TASK INSTRUCTIONS - It is required that all of the data be written out exactly.

(Dataset excerpts)
* * * *

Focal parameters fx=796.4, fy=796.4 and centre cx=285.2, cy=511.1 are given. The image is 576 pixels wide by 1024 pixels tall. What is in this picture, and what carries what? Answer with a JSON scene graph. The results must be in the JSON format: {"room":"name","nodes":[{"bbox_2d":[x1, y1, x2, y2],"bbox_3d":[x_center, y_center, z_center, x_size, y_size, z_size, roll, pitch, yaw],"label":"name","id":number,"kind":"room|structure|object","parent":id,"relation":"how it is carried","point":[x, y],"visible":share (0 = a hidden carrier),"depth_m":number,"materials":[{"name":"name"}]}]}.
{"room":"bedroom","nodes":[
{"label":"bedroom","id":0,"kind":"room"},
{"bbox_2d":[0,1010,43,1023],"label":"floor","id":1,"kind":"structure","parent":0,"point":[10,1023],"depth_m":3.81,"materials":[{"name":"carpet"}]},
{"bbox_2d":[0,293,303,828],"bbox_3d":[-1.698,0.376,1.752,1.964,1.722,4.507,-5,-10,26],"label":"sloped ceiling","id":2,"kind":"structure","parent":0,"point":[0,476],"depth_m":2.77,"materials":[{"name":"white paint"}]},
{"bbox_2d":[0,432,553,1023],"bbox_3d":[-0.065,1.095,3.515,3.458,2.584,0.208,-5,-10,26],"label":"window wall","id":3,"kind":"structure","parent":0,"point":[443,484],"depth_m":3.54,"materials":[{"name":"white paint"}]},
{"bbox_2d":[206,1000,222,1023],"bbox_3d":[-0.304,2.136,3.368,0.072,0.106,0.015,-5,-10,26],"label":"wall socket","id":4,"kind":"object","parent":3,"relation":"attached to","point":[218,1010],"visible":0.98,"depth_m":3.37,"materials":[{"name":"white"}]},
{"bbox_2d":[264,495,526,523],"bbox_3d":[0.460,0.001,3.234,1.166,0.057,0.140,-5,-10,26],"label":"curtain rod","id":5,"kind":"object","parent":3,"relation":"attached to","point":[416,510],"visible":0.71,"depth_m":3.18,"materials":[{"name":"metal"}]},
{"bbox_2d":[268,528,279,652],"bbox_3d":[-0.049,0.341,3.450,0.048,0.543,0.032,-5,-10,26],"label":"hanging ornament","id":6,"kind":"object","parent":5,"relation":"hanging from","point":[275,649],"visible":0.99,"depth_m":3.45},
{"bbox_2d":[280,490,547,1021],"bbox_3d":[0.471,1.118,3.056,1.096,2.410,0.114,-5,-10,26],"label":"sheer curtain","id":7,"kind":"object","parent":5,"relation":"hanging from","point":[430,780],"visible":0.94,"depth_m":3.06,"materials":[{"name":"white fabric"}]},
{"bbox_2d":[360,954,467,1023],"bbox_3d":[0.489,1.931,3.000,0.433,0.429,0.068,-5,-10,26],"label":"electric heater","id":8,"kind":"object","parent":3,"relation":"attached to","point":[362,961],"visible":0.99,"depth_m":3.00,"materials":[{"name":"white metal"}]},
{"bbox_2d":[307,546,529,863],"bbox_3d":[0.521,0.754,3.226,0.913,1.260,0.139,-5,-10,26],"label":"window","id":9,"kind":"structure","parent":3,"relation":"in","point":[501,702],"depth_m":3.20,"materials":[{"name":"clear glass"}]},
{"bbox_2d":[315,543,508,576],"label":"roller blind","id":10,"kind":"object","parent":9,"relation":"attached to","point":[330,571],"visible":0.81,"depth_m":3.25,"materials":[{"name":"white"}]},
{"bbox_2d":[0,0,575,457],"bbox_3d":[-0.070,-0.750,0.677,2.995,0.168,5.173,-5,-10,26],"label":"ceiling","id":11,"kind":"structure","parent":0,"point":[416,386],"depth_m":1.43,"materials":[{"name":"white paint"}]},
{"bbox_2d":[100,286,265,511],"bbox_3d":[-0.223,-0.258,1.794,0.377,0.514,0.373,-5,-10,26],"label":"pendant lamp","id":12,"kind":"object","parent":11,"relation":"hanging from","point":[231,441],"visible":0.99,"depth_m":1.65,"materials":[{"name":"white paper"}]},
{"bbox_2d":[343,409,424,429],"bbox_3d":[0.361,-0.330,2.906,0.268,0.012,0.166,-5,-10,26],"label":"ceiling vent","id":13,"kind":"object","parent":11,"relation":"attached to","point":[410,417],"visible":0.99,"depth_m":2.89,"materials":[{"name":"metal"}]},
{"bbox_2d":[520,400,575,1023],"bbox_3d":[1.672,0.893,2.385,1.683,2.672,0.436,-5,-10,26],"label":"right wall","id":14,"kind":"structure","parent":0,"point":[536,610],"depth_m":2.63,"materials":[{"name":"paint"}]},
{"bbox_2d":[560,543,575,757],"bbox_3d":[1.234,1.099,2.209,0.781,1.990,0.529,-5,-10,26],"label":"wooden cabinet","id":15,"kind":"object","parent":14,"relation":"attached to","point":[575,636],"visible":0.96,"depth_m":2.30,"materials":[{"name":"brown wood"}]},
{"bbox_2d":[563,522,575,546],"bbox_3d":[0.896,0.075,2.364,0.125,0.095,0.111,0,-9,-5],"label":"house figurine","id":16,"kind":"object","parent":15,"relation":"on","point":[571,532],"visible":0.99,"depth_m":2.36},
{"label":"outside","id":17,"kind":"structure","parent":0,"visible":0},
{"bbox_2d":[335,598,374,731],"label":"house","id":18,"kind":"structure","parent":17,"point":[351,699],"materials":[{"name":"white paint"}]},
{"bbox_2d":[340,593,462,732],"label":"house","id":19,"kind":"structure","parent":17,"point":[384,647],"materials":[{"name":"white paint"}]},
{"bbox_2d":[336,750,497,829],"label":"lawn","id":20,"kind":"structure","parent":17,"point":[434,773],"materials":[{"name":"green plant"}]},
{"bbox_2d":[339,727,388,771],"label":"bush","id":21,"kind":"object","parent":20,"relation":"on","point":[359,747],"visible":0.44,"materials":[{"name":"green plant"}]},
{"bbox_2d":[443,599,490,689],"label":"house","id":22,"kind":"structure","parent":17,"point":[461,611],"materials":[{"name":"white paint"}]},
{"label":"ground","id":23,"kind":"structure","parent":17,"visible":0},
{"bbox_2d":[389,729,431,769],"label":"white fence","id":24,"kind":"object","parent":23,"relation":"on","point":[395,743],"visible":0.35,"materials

* * * *

WORKED SOLUTION -
Focal parameters fx=796.4, fy=796.4 and centre cx=285.2, cy=511.1 are given. The image is 576 pixels wide by 1024 pixels tall. What is in this picture, and what carries what? Answer with a JSON scene graph. The results must be in the JSON format: {"room":"name","nodes":[{"bbox_2d":[x1, y1, x2, y2],"bbox_3d":[x_center, y_center, z_center, x_size, y_size, z_size, roll, pitch, yaw],"label":"name","id":number,"kind":"room|structure|object","parent":id,"relation":"how it is carried","point":[x, y],"visible":share (0 = a hidden carrier),"depth_m":number,"materials":[{"name":"name"}]}]}.
{"room":"bedroom","nodes":[
{"label":"bedroom","id":0,"kind":"room"},
{"bbox_2d":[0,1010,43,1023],"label":"floor","id":1,"kind":"structure","parent":0,"point":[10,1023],"depth_m":3.81,"materials":[{"name":"carpet"}]},
{"bbox_2d":[0,293,303,828],"bbox_3d":[-1.698,0.376,1.752,1.964,1.722,4.507,-5,-10,26],"label":"sloped ceiling","id":2,"kind":"structure","parent":0,"point":[0,476],"depth_m":2.77,"materials":[{"name":"white paint"}]},
{"bbox_2d":[0,432,553,1023],"bbox_3d":[-0.065,1.095,3.515,3.458,2.584,0.208,-5,-10,26],"label":"window wall","id":3,"kind":"structure","parent":0,"point":[443,484],"depth_m":3.54,"materials":[{"name":"white paint"}]},
{"bbox_2d":[206,1000,222,1023],"bbox_3d":[-0.304,2.136,3.368,0.072,0.106,0.015,-5,-10,26],"label":"wall socket","id":4,"kind":"object","parent":3,"relation":"attached to","point":[218,1010],"visible":0.98,"depth_m":3.37,"materials":[{"name":"white"}]},
{"bbox_2d":[264,495,526,523],"bbox_3d":[0.460,0.001,3.234,1.166,0.057,0.140,-5,-10,26],"label":"curtain rod","id":5,"kind":"object","parent":3,"relation":"attached to","point":[416,510],"visible":0.71,"depth_m":3.18,"materials":[{"name":"metal"}]},
{"bbox_2d":[268,528,279,652],"bbox_3d":[-0.049,0.341,3.450,0.048,0.543,0.032,-5,-10,26],"label":"hanging ornament","id":6,"kind":"object","parent":5,"relation":"hanging from","point":[275,649],"visible":0.99,"depth_m":3.45},
{"bbox_2d":[280,490,547,1021],"bbox_3d":[0.471,1.118,3.056,1.096,2.410,0.114,-5,-10,26],"label":"sheer curtain","id":7,"kind":"object","parent":5,"relation":"hanging from","point":[430,780],"visible":0.94,"depth_m":3.06,"materials":[{"name":"white fabric"}]},
{"bbox_2d":[360,954,467,1023],"bbox_3d":[0.489,1.931,3.000,0.433,0.429,0.068,-5,-10,26],"label":"electric heater","id":8,"kind":"object","parent":3,"relation":"attached to","point":[362,961],"visible":0.99,"depth_m":3.00,"materials":[{"name":"white metal"}]},
{"bbox_2d":[307,546,529,863],"bbox_3d":[0.521,0.754,3.226,0.913,1.260,0.139,-5,-10,26],"label":"window","id":9,"kind":"structure","parent":3,"relation":"in","point":[501,702],"depth_m":3.20,"materials":[{"name":"clear glass"}]},
{"bbox_2d":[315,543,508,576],"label":"roller blind","id":10,"kind":"object","parent":9,"relation":"attached to","point":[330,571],"visible":0.81,"depth_m":3.25,"materials":[{"name":"white"}]},
{"bbox_2d":[0,0,575,457],"bbox_3d":[-0.070,-0.750,0.677,2.995,0.168,5.173,-5,-10,26],"label":"ceiling","id":11,"kind":"structure","parent":0,"point":[416,386],"depth_m":1.43,"materials":[{"name":"white paint"}]},
{"bbox_2d":[100,286,265,511],"bbox_3d":[-0.223,-0.258,1.794,0.377,0.514,0.373,-5,-10,26],"label":"pendant lamp","id":12,"kind":"object","parent":11,"relation":"hanging from","point":[231,441],"visible":0.99,"depth_m":1.65,"materials":[{"name":"white paper"}]},
{"bbox_2d":[343,409,424,429],"bbox_3d":[0.361,-0.330,2.906,0.268,0.012,0.166,-5,-10,26],"label":"ceiling vent","id":13,"kind":"object","parent":11,"relation":"attached to","point":[410,417],"visible":0.99,"depth_m":2.89,"materials":[{"name":"metal"}]},
{"bbox_2d":[520,400,575,1023],"bbox_3d":[1.672,0.893,2.385,1.683,2.672,0.436,-5,-10,26],"label":"right wall","id":14,"kind":"structure","parent":0,"point":[536,610],"depth_m":2.63,"materials":[{"name":"paint"}]},
{"bbox_2d":[560,543,575,757],"bbox_3d":[1.234,1.099,2.209,0.781,1.990,0.529,-5,-10,26],"label":"wooden cabinet","id":15,"kind":"object","parent":14,"relation":"attached to","point":[575,636],"visible":0.96,"depth_m":2.30,"materials":[{"name":"brown wood"}]},
{"bbox_2d":[563,522,575,546],"bbox_3d":[0.896,0.075,2.364,0.125,0.095,0.111,0,-9,-5],"label":"house figurine","id":16,"kind":"object","parent":15,"relation":"on","point":[571,532],"visible":0.99,"depth_m":2.36},
{"label":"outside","id":17,"kind":"structure","parent":0,"visible":0},
{"bbox_2d":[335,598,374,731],"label":"house","id":18,"kind":"structure","parent":17,"point":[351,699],"materials":[{"name":"white paint"}]},
{"bbox_2d":[340,593,462,732],"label":"house","id":19,"kind":"structure","parent":17,"point":[384,647],"materials":[{"name":"white paint"}]},
{"bbox_2d":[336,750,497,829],"label":"lawn","id":20,"kind":"structure","parent":17,"point":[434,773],"materials":[{"name":"green plant"}]},
{"bbox_2d":[339,727,388,771],"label":"bush","id":21,"kind":"object","parent":20,"relation":"on","point":[359,747],"visible":0.44,"materials":[{"name":"green plant"}]},
{"bbox_2d":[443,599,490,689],"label":"house","id":22,"kind":"structure","parent":17,"point":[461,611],"materials":[{"name":"white paint"}]},
{"label":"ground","id":23,"kind":"structure","parent":17,"visible":0},
{"bbox_2d":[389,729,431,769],"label":"white fence","id":24,"kind":"object","parent":23,"relation":"on","point":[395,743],"visible":0.35,"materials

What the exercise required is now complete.